The dissent's argument isn't silly at all. If Texas buy's SCA's argument then it would appear that in Texas a company can feloniously enter into an insurance contract, settle that contract with a confidentiality clause to cover up the crime, then years later--after waiting for the statute of limitations for its crime to expire--reopen the ostensibly settled litigation and recover damages and attorney fees "under the rubric" of sanctions for fraud.

Or, to put it a different way, no arbitration in Texas could ever be fully and finally settled short of a hearing because the losing party will always have the opportunity to raise a fraud claim at a later date. (Insurers will LOVE that).

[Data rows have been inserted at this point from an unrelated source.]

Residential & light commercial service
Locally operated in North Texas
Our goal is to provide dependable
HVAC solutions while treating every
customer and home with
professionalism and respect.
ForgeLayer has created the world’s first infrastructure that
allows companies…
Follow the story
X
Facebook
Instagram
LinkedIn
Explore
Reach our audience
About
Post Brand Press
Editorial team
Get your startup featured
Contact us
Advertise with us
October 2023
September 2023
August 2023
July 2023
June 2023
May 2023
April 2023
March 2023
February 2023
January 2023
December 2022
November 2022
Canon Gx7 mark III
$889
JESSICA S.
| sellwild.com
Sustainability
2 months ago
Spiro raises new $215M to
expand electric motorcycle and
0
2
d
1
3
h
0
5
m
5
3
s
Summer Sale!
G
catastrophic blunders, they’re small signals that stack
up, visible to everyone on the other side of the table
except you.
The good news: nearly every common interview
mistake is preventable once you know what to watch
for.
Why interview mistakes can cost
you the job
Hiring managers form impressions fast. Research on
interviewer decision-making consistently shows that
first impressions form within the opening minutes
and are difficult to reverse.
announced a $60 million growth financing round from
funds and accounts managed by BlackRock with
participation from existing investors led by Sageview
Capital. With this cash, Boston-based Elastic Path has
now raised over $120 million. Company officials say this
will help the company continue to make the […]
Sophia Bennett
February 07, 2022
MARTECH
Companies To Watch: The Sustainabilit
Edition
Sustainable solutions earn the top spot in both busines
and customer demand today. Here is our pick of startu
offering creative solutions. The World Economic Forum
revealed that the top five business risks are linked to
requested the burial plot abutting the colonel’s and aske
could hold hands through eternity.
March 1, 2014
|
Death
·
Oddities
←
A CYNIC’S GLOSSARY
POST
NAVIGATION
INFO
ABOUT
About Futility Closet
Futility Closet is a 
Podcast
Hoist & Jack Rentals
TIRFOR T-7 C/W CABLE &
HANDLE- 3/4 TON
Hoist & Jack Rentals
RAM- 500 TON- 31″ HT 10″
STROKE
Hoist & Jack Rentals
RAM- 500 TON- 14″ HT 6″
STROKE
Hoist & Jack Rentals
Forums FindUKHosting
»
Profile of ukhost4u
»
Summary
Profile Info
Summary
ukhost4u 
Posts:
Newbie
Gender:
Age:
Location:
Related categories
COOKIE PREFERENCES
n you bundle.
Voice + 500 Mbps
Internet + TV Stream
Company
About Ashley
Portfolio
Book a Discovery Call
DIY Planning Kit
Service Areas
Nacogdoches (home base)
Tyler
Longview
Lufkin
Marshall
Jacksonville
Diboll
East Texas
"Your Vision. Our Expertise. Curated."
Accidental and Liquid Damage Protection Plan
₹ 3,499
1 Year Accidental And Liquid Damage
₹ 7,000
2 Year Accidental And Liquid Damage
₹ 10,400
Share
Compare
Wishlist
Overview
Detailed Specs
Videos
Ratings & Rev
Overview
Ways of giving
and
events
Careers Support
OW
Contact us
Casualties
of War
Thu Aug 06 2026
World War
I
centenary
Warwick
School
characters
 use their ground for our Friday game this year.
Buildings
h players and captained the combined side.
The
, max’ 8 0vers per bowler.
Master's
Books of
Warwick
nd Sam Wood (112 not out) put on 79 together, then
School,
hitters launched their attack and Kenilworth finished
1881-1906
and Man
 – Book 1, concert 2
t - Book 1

There is no dispute that the Arbitration panel's action was unprecedented. That indicates that both sides will eventually get a full hearing in the appeals courts.

I'm not saying that Armstrong is going to win. I'm just saying that the arguments available to Armstrong are not "silly" by any means.

I tend to agree. No wonder SCA refused to pay the first time around. I should add that Armstrong used 3rd party for the initial contract and did not negotiate with SCA direct.

Where this will go is anybody's guest. Fraudantly supplying insurance contracts, refusing to pay, being sued, having to pay by settlement, now trying to unwind the whole mess whilst portraying that that you've been ripped off. Hardly.

I don't think Armstrong should keep the money but SCA, dear god.